The mystery behind the helmet cam

Helmet cams have become a staple of modern entertainment, giving viewers a feeling of participation never before allowed in the history of moving pictures. But the history of the helmet cam has been shrouded in mystery, until now.

Ever since man sloughed off his bony exoskeleton and learned to walk upright he has yearned to capture imagery of his action-oriented lifestyle. In the early days, he'd walk around with a stick and a conch shell full of elk's blood, quickly sketching out things he'd see in the wild — hunts, kills, maimings, lions playing the piano. He'd make his sketches on a notepad fashioned out of a cured elephant's ear. As man evolved, he abandoned the practice. Deeply distracted by their work, "videographers" of the era would all too often walk straight off the prehistoric cliffs to their deaths. Others stumbled blindly into an ambush by lions, who could smell the elk's blood ink from half a mile away.
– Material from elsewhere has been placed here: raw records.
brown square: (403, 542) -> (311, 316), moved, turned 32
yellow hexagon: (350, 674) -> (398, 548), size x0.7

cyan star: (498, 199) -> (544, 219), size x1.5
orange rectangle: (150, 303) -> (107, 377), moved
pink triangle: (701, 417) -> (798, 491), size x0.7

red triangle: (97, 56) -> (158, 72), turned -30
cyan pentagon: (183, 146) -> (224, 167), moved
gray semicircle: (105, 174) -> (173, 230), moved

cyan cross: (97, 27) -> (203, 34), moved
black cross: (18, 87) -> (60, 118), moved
Later on, man discovered he could employ newly-invented photographic equipment for a similar purpose, that is, capturing his own point of view as he performed stunts popular during the era, like full-contact horticulture and reconnoitering. Sadly, this practice too was abandoned, after Samuel Elle Jaqueson, a beloved "action portraiturist" of the day was killed in 1847, crushed under thousands of pounds of daguerreotype equipment he'd balanced on a self-made "skull bracket" during a circus expedition to the former republic of Qafqazbaijanistan.

Soon, technology caught up with man's desire for point-of-view imagery, and as camera equipment shrank in size, experiments in you-are-there filmmaking increased in scope. The first "helmet cam" has been attributed to pharmacist/inventor Barkert D'Moone, who used a prototype camera to film what would be his magnum opus, on location at Chicago's Marshall Field's department store. Audiences beset by the Great Depression flocked to see the strange film that put them right into the kind of action once enjoyed only by the nation's wealthy. The Selecting of Footwear is still taught in film schools today, nearly eighty years after its release, with modern directors still paying homage to its groundbreaking "squeezing to find my toe" scene. Tragically, D'Moon was killed in a horriffic accident shooting his second film, Mattress Shopping at Sears.
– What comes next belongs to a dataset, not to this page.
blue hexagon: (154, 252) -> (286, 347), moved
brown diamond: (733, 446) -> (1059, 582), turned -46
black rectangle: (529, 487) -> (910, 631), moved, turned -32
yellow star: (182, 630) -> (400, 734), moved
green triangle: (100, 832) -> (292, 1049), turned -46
The mystery behind the helmet cam

In the 1980s, new video technology met the expanding field of extreme sports — and brought this article into the realm of truth — as videographer Mark Schulze strapped RCA's first chip camera to a crash helmet to shoot an early mountain-biking video. In those days, cameras were tethered to separate recording devices (in this case a VCR), which Schulze stuffed into a padded backpack. More mountain-bike and BMX videos followed, and then ESPN producers came knocking. Soon, the helmet cam was a standard piece of gear.
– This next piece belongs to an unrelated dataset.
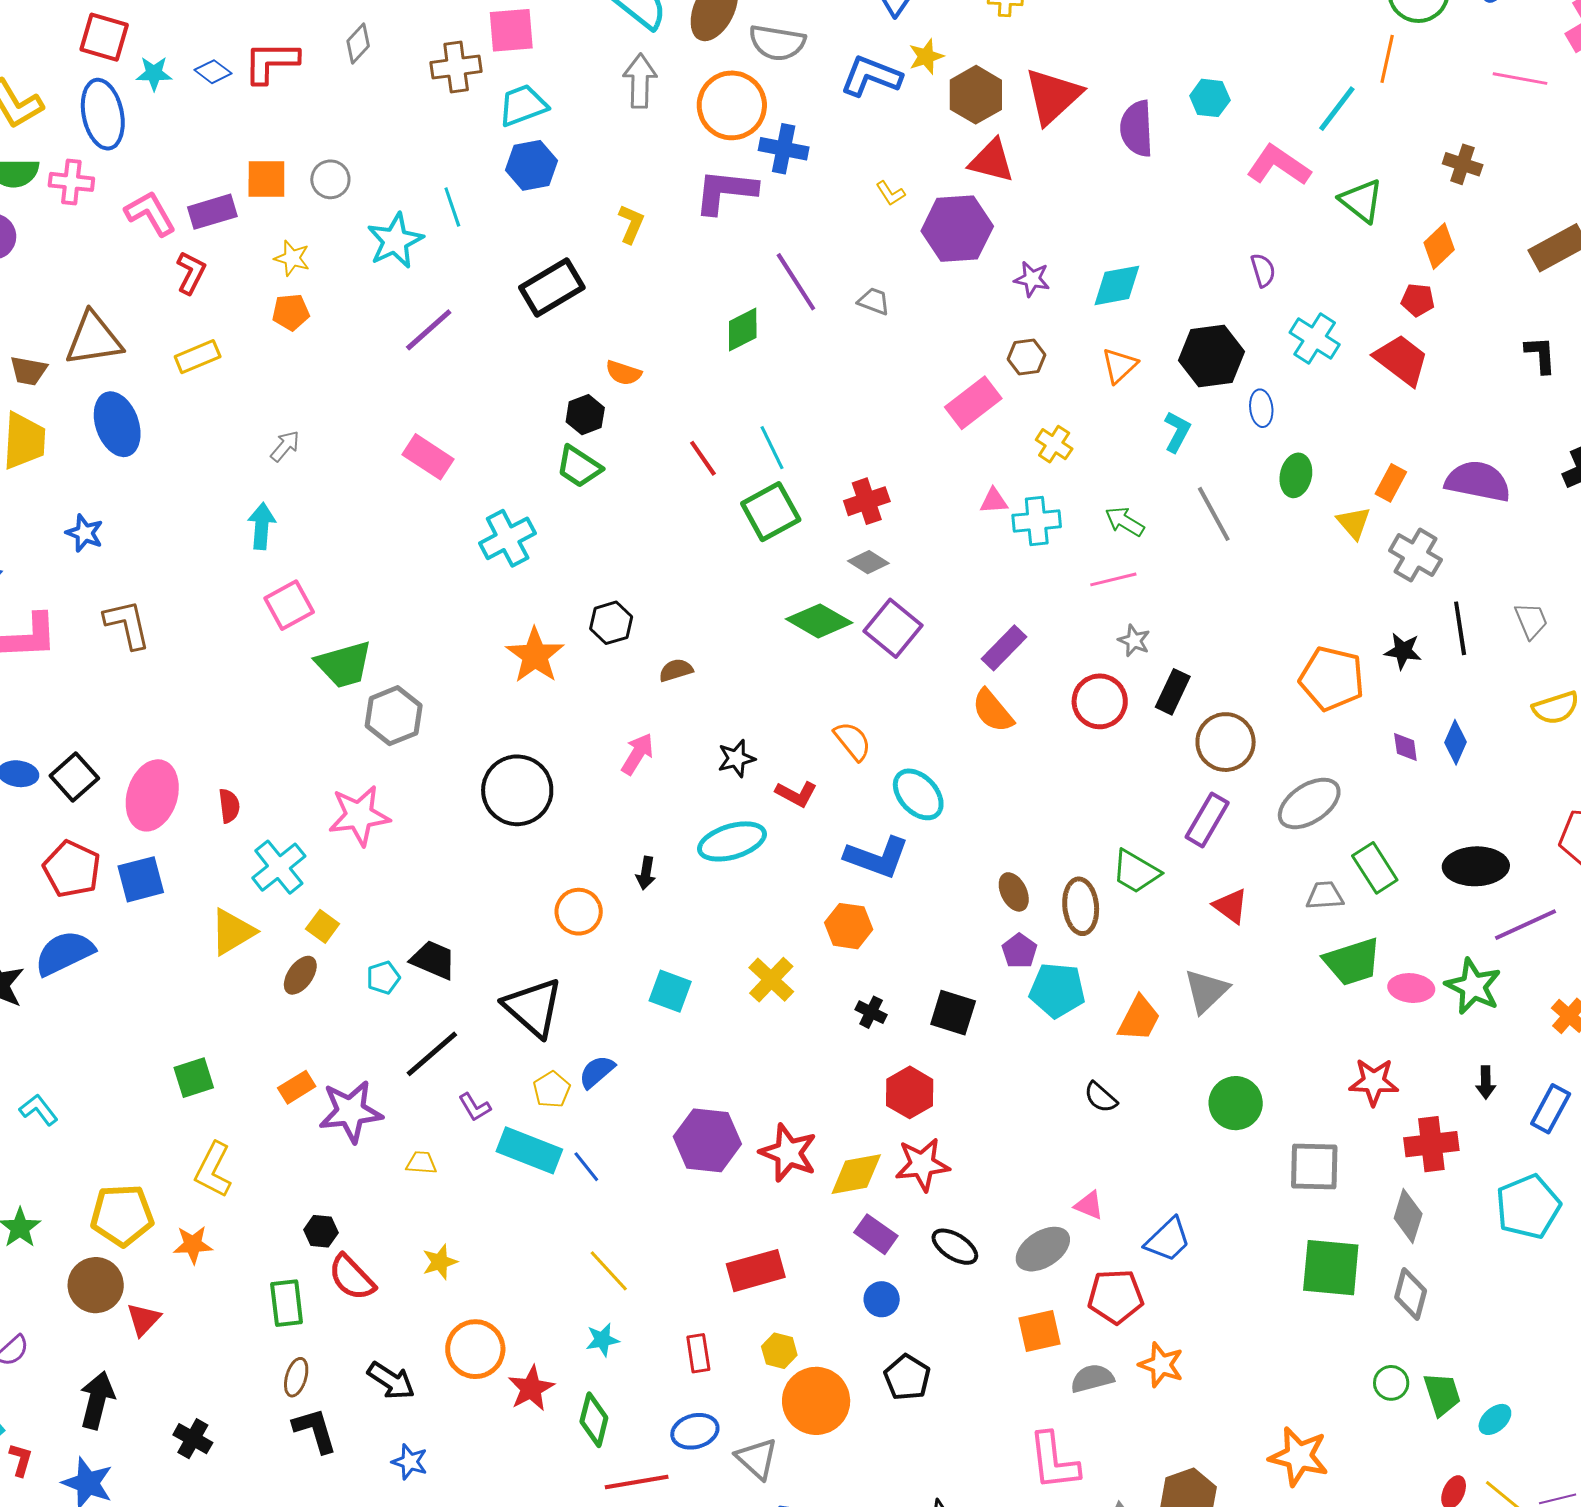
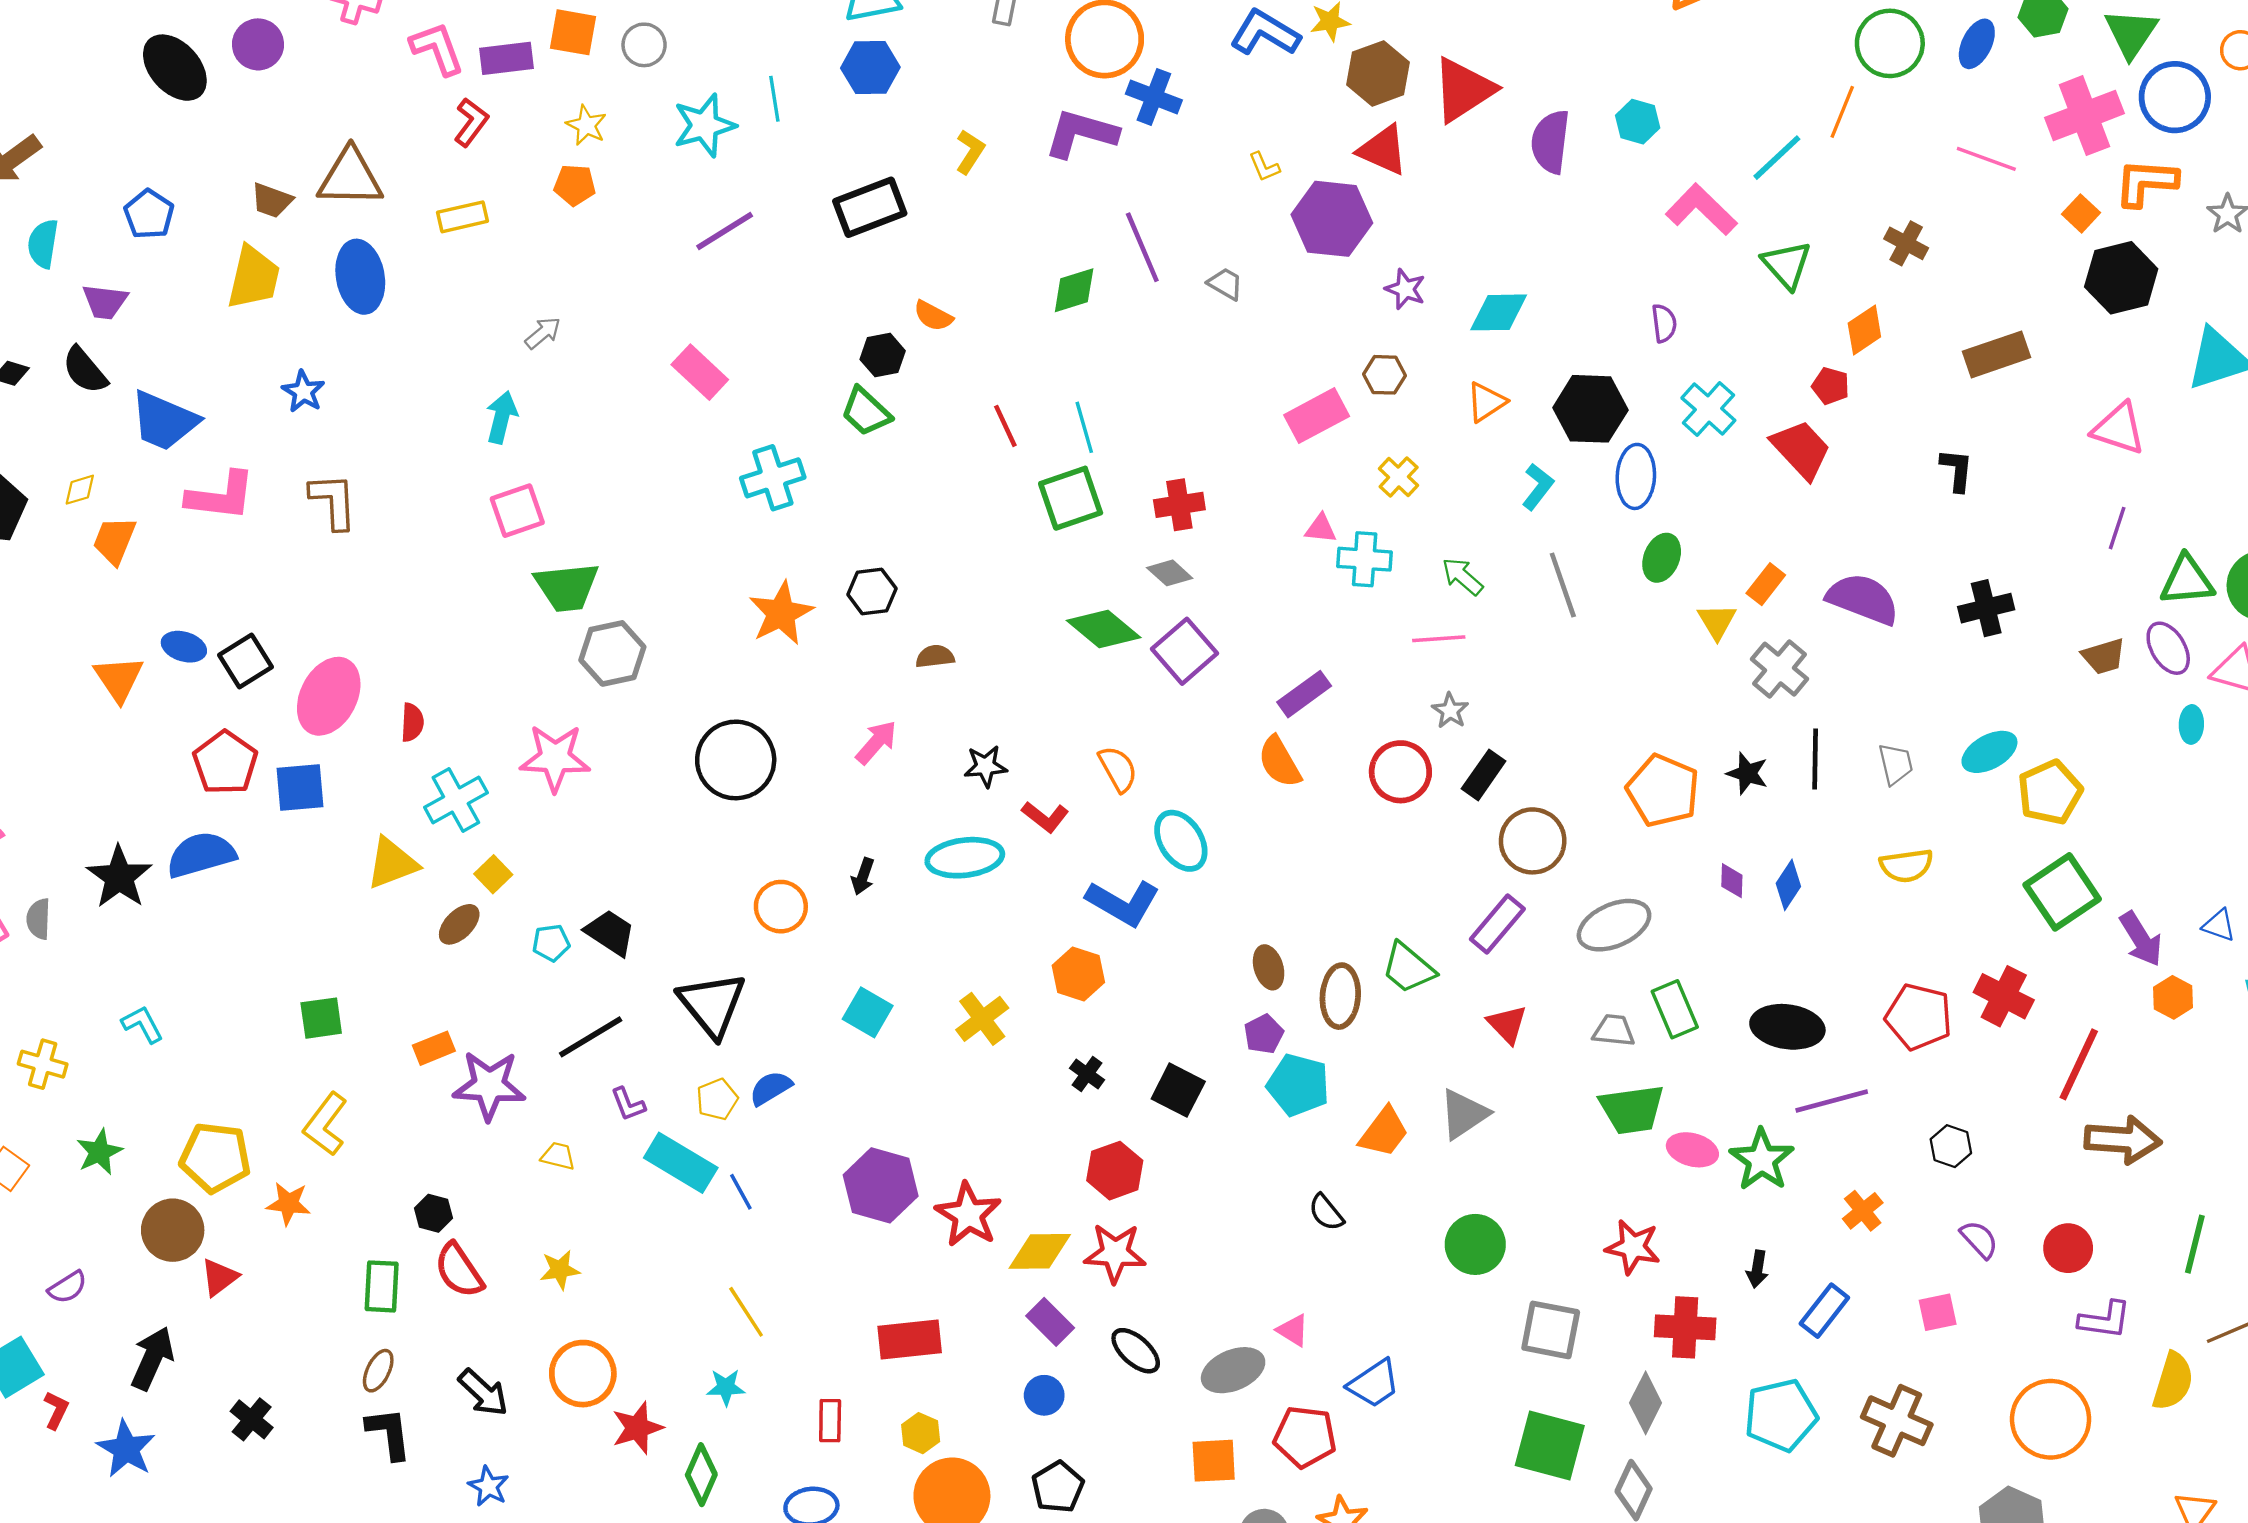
blue ellipse: (1261, 408) -> (1636, 476), size x1.5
In the mid-1990s, the fledgling World League of American Football allowed players to strap on the first football-helmet cams to let viewers experience first-hand what it was like to be stepped on by 300-pound men in stretch pants. The cameras had shrunk in size since the 1980s and the gear was rugged, but it was still bulky — weighing two pounds per cam — and players complained. More than that, TV networks were put off by how aggressive things got in the heat of gridiron battle, and nixed the cams.

We now live in a golden age of the helmet cam. These days, GoPro and other such cameras weigh just a few ounces. Aspiring racers can take a virtual lap of almost any track in the world — like this awesome kart lap of Laguna Seca — before ever setting foot in an actual car. For this, we can thank the pioneers of point-of-view action videography, some of whom fictionally gave their lives so we can see what others see, as if we were tiny people strapped to their heads.